● **Assignment 1**: Reproduce verbatim the portion of the crossword blog post between "20:20. I found" and "are in italics.", inclusive.
● **Assignment 2**: Carry on the crossword blog post from its final line.

Sunday Times 5086 by Robert Price

20:20. I found this very tricky, with a few answers that were completely beyond my ken and needed to be carefully constructed from wordplay. Excellent stuff though as always.

Definitions are underlined, anagrams indicated like (TIHS)*, anagram indicators are in italics.

Across
1 Go over the reason plays show promise
CROSS ONES HEART – CROSS (go over) (THE REASON)*. Often followed by ‘and hope to die’.
10 Resolve of partner no longer restrained
EXPLAIN – EX, PLAIN. ‘Explain away’ is a more accurate synonym for ‘resolve’ but I guess if you’re explaining away you’re explaining.
11 First female boxer? On the contrary
PANDORA – CD referring of course to PANDORA’s Box.
12 When cryptic maybe is crudely fashioned
ROUGH-HEWN – a reverse-cryptic clue, since ‘rough hewn’ indicates an anagram of WHEN.
13 Lists of rogues
HEELS – DD.
14 Resort visited by this girl guide
SHERPA – S(HER)PA.
15 A set of Tolkien’s ideas
INKLINGS – Tolkein – with C. S. Lewis and assorted others – was a member of a literary discussion group of this name at Oxford. I had no idea about this and I confess that I checked the answer before submitting.
18 Loud soldiers in Bow, tough place for chickens
FARMYARD – F, ARMY, ‘ARD, where ‘in Bow’ is indicating a cockney dropped aitch.
20 Yarn’s second appearance by Henry
MOHAIR – MO, H, AIR. Henry being the the derived SI unit of electric inductance, but you knew that of course.
23 Old people as a precaution finishing early
INCAS – IN CASe.
25 Balancing when and where to dine with dons?
EVENING UP – because if you dine with dons you do so in the evening, and when ‘up’ (at university).
26 Degree of depression left old bloke terminally lost
DIPLOMA – DIP, L, O, MAn.
27 Phrase repeated by a novel crime fighter
SHERIFF – SHE (crosswordland’s favourite novel), RIFF (repeated phrase).
28 Singers avoid English chap carrying infection
MISSEL THRUSHES – MISS, E, L(THRUSH)ES. I had never heard of these birds so I needed all the checkers.
Down
2 Break in game, neat time to intervene
RUPTURE – RU (Rugby Union), P(T)URE. Neat/PURE as in a glass of Scotch.
3 Casual friends turning up, like Larry?
SLAP-HAPPY – reversal of PALS, HAPPY as Larry.
4 Imperial units of pressure removed from springs
OUNCESpOUNCES.
5 Power player
EXPONENT – DD. Both definitions are in Collins if (like me) you were unsure about either of them: https://www.collinsdictionary.com/dictionary/english/exponent
6 Feeling hot, group goes topless
HUNCH – H, bUNCH.

● **Records**:
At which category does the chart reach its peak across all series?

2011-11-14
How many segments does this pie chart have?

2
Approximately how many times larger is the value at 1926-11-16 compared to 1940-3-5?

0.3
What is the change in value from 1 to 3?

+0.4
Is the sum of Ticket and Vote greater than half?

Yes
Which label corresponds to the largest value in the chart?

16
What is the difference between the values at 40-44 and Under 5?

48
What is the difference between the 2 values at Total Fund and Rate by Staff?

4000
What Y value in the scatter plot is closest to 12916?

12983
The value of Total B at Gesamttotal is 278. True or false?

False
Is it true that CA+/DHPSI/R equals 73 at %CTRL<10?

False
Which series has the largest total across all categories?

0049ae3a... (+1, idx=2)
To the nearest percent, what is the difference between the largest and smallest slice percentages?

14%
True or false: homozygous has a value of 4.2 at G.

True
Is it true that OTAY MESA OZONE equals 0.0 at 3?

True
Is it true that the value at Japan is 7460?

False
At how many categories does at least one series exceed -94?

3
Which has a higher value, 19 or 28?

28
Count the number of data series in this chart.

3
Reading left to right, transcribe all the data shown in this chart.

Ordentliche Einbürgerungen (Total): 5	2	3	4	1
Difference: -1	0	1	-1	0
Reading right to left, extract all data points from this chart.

● **Answer section 1**:
20:20. I found this very tricky, with a few answers that were completely beyond my ken and needed to be carefully constructed from wordplay. Excellent stuff though as always.

Definitions are underlined, anagrams indicated like (TIHS)*, anagram indicators are in italics.

● **Answer section 2**:
7 After agitating an ape go furthest away
APOGEAN – (AN APE GO)*.
8 Upset over a way to cheat making carpets
TEARS A STRIP OFF – TEARS (‘there’ll be tears/upset before bedtime’), A, ST, RIP OFF.
9 Simple words oaf treated as clever ones
PEARLS OF WISDOM – (SIMPLE WORDS OAF)*.
16 Gents harbouring desires for eccentricity
LOOPINESS – LOO(PINES)S. An unindicated definition by example, shock horror! A classic case where the rule makes very little sense: getting ‘loos’ from ‘gents’ is not exactly difficult.
17 Something made up about cafe trading sandwiches
ARTEFACT – contained reversed (up) in ‘about cafe trading’.
19 They could be about spice blending
RECIPES – RE, (SPICE)*. Semi-&Lit.
21 Blood-red when beheaded, like a snake
ANGUINEsANGUINE. A word I don’t remember encountering before.
22 Outspoken man in spring letting off steam
GEYSER – sounds like ‘geezer’.
24 Cake that is cooked with no topping
SCONE – SC (scilicet, that is), dONE.

63 comments on “Sunday Times 5086 by Robert Price”

  1. Did this over lunch, so I don’t have a time, but it was a long time. LOI the birds, which I looked up. Also DNK ANGUINE, which ODE marks as (rare). I knew of the INKLINGS, but it struck me as a bit arcane (ulaca will of course know of them; I wonder who else [well, Vinyl of course]). I had the same problem as Vinyl with PANDORA; only saw the obvious after submitting.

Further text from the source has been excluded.